FINANCE Minister Kikis Kazamias yesterday rejected criticism that the government had not introduced enough cuts in spending as opposed to taxation, suggesting that nothing can satisfy the opposition.
“If some people have their own way of calculation, it is their right,” Kazamias said. “What is important is that the government has met the obligations it assumed during the December 2 meeting.”
During that meeting, government and opposition parties agreed on a set of measures, including a two-year freeze of the state payroll and a staggered contribution from private sector workers earning over €2,500.
The measures, that must be approved by next week, also provide for a rise in VAT to 17 per cent and a rise in the defence tax from 17 to 20 per cent.
Cyprus needs to put certain measures in place by Thursday to avoid EU sanctions for fiscal violations.
Failure to pass the austerity package could also mean an EU bailout and potentially harsher measures.
Last Friday’s agreement was that spending cutbacks would outpace an increase in revenue at a ratio of 2 to 1.
But the opposition, through the DISY deputy chairman Averof Neophytou and DIKO vice chairman Nicolas Papadopoulos duo, has disputed the government’s figures.
On Thursday, Papadopoulos said the freeze did not count as a spending cut, so it could not be considered when calculating the ratio.
Kazamias rejected this position.
“We fully disagree,” he said. “Opposition representatives have not expressed satisfaction about anything.

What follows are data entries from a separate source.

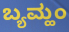
ಬ್ಯಮ್ಹಂ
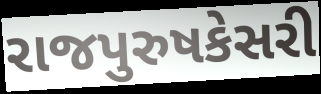
રાજપુરુષકેસરી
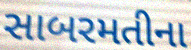
સાબરમતીના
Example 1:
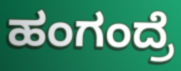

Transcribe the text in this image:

ಹಂಗಂದ್ರೆ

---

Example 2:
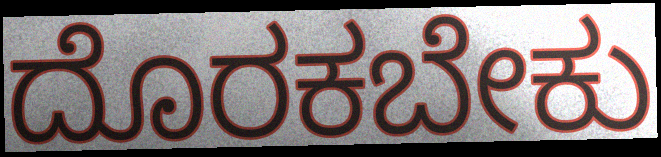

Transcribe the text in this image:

ದೊರಕಬೇಕು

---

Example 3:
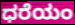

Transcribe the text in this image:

ಧರೆಯಂ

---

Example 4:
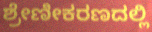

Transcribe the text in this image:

ಶ್ರೇಣೀಕರಣದಲ್ಲಿ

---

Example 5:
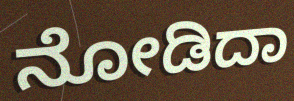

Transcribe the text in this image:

ನೋಡಿದಾ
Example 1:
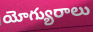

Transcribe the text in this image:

యోగ్యురాలు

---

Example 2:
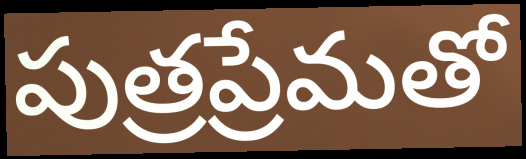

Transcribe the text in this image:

పుత్రప్రేమతో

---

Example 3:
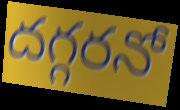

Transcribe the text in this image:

దగ్గరనో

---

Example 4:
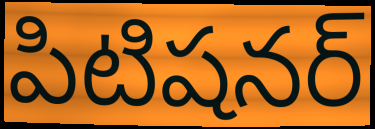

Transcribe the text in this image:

పిటిషనర్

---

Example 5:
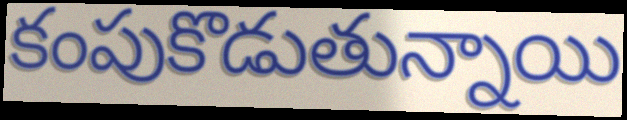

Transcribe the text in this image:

కంపుకొడుతున్నాయి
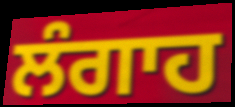
ਲੰਗਾਹ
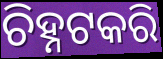
ଚିହ୍ନଟକରି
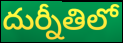
దుర్నీతిలో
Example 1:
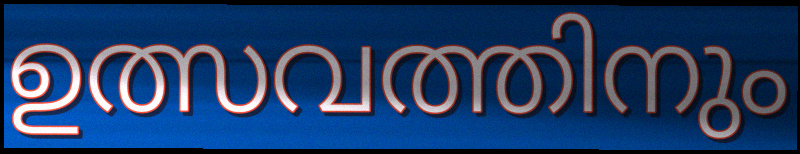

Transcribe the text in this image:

ഉത്സവത്തിനും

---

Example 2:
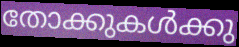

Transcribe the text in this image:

തോക്കുകൾക്കു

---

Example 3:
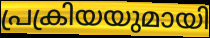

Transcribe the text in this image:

പ്രക്രിയയുമായി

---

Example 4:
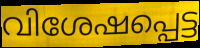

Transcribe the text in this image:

വിശേഷപ്പെട്ട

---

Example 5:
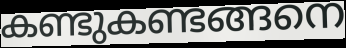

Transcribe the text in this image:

കണ്ടുകണ്ടങ്ങനെ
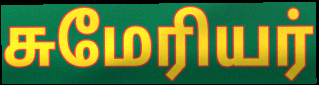
சுமேரியர்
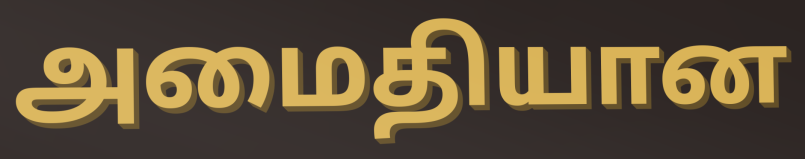
அமைதியான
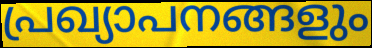
പ്രഖ്യാപനങ്ങളും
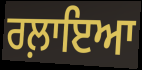
ਰਲ਼ਾਇਆ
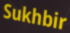
Sukhbir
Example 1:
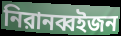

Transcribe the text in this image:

নিরানব্বইজন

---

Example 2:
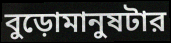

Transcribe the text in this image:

বুড়োমানুষটার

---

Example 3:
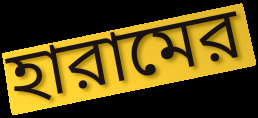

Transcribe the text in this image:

হারামের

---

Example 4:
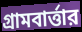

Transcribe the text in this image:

গ্রামবার্ত্তার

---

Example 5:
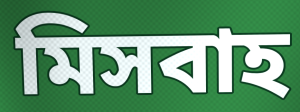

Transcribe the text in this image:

মিসবাহ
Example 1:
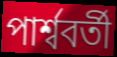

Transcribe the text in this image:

পাৰ্শ্ববৰ্তী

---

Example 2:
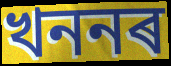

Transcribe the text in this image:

খননৰ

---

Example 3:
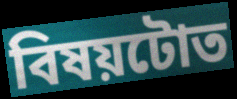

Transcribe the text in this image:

বিষয়টোত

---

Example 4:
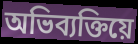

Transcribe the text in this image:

অভিব্যক্তিয়ে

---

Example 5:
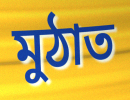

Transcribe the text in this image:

মুঠাত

Nothing.”
Social allowances and the government’s proposal to introduce income criteria have also become a point of conflict.
Kazamias said for months the opposition was demanding from the government to better target the allowances but now they were not satisfied.

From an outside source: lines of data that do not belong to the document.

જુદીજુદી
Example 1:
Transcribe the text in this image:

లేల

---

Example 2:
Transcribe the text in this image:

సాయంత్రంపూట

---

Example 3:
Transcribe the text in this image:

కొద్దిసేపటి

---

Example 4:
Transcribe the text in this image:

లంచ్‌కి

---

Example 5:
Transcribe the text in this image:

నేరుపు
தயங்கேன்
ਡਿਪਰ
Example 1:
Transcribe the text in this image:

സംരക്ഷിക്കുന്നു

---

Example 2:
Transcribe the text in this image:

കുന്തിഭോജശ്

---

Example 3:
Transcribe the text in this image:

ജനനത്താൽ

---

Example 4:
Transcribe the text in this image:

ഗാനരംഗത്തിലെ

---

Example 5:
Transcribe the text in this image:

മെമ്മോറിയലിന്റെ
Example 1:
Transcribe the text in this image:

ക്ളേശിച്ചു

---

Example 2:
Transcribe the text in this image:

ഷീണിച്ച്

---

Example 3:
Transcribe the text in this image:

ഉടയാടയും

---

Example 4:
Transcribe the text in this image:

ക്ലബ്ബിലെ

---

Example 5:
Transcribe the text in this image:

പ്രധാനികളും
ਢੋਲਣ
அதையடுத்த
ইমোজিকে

“So far, those who are not satisfied have made no solid proposal to change them,” the minister said.
On Thursday, he told lawmakers they could make changes as long as they did not affect the target, which was cutting €200 million from the €1.3 billion total, and abolish the criteria.

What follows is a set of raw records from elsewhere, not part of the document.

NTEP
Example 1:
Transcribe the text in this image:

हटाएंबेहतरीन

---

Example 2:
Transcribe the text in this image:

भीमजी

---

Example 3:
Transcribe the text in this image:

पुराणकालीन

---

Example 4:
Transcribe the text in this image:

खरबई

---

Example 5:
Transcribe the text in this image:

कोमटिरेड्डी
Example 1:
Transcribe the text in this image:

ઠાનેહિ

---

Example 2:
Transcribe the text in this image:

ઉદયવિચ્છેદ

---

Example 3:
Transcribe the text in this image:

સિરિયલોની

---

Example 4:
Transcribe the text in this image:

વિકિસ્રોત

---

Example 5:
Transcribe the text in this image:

MPs are toying with the idea of cutting 15 per cent across the board, which Kazamias rejects because it defeated the purpose.
“This is not targeting, this is distortion,” the minister said.
For the past 15 years or so, successive government have been handing out benefits without any criteria, meaning that apart from those in need, state assistance also found its way to the well off.
Kazamias said it seemed like lawmakers were planning to propose changes during discussion of the bills in the opposition-dominated parliament, where the government would have no say.
“If this is the parliament’s choice then let them do it,” he said.